Pathways for respiratory organism identification. AFB = acid-fast bacillus; dNTPs = deoxyribose nucleotide triphosphates; HIV = human immunodeficiency virus; NAA = nucleic acid extraction and amplification; PCR = polymerase chain reaction; Tb = tuberculosis.
Clinicians should understand the appropriate specimen type (swab, induced or expectorated sputum, bronchoalveolar lavage fluid) relevant to the clinical question and recognize that sample quality and contamination are a few of the issues that may affect interpretation, especially for molecular diagnostics (4).
Viral Diagnostics
Viral detection is largely PCR-based, with many point-of-care methods for single or multiplex detection being available. Separate panels are optimized and Food and Drug Administration–approved for upper and lower respiratory tract samples. Antigen-based viral detection is widely used (e.g., influenza, severe acute respiratory syndrome coronavirus 2 [SARS-CoV-2]) and has rapid results but lower performance.
Fungal Diagnostics
Fungal diagnostics are often used in immunocompromised patients (ICPs). Culture and histopathology of secretions or tissues with fungus-specific staining remain valuable. Molecular methods include panfungal PCR and pathogen-specific PCR. Some syndromic lower respiratory infection panels include targets for Aspergillus fumigatus, Pneumocystis jirovecii, and Cryptococcus neoformans (5). To date, there are few published evaluations of those tests. Antigen detection assays are available for Cryptococcus, Aspergillus (galactomannan), Candida (enolase), and β-glycan as nonspecific markers of fungal infection. Given the concern of contamination from upper airway secretions, evaluation of the host’s immune response to fungus can provide specificity.
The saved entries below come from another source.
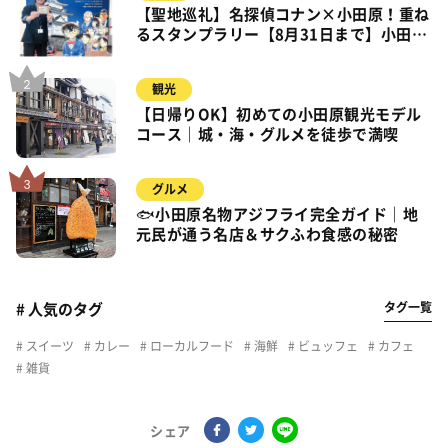
【聖地巡礼】名探偵コナン×小田原！重ね
るスタンプラリー【8月31日まで】小田
原・箱根・湯河原
観光
【日帰りOK】初めての小田原観光モデル
コース｜城・海・グルメを徒歩で満喫
グルメ
🐟小田原名物アジフライ完全ガイド｜地
元民が通う名店＆サクふわ食感の秘密
タグ一覧
# 人気のタグ
スイーツ
カレー
ローカルフード
海鮮
ビュッフェ
カフェ
雑貨
シェア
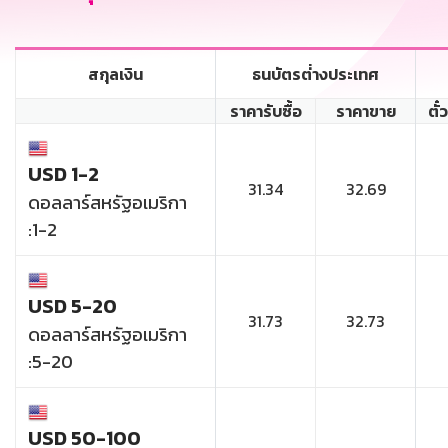
สกุลเงิน
ธนบัตรต่่างประเทศ
ราคารับซื้อ
ราคาขาย
ตั๋
USD 1-2
31.34
32.69
ดอลลาร์สหรัฐอเมริกา
:1-2
USD 5-20
31.73
32.73
ดอลลาร์สหรัฐอเมริกา
:5-20
USD 50-100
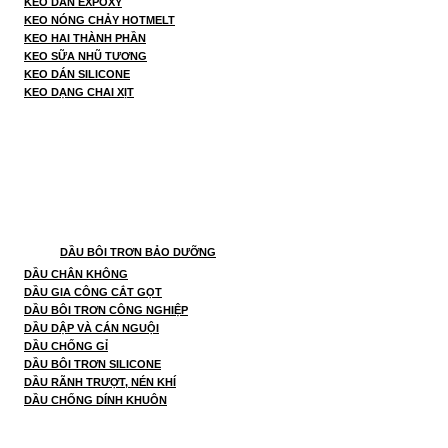
KEO DÁN EXPOXY
KEO NÓNG CHẢY HOTMELT
KEO HAI THÀNH PHẦN
KEO SỮA NHŨ TƯƠNG
KEO DÁN SILICONE
KEO DẠNG CHAI XỊT
DẦU BÔI TRƠN BẢO DƯỠNG
DẦU CHÂN KHÔNG
DẦU GIA CÔNG CẮT GỌT
DẦU BÔI TRƠN CÔNG NGHIỆP
DẦU DẬP VÀ CÁN NGUỘI
DẦU CHỐNG GỈ
DẦU BÔI TRƠN SILICONE
DẦU RÃNH TRƯỢT, NÉN KHÍ
DẦU CHỐNG DÍNH KHUÔN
Assays include complement-fixation, immunodiffusion, and enzyme immune assays.
Mycobacterial Diagnostics
Diagnosis of mycobacterial infections remains challenging, given the fastidious nature of the organisms. Culture remains the gold standard, followed by Mycobacterium tuberculosis–specific PCR (6). Skin and serologic tests are routinely used for tuberculosis, with cautious interpretation being used for ICPs. For nontuberculous mycobacteria (NTM), culture remains the standard in most settings; however, molecular assays and panmycobacterial PCR with gene sequencing for subtype identification are becoming available (7).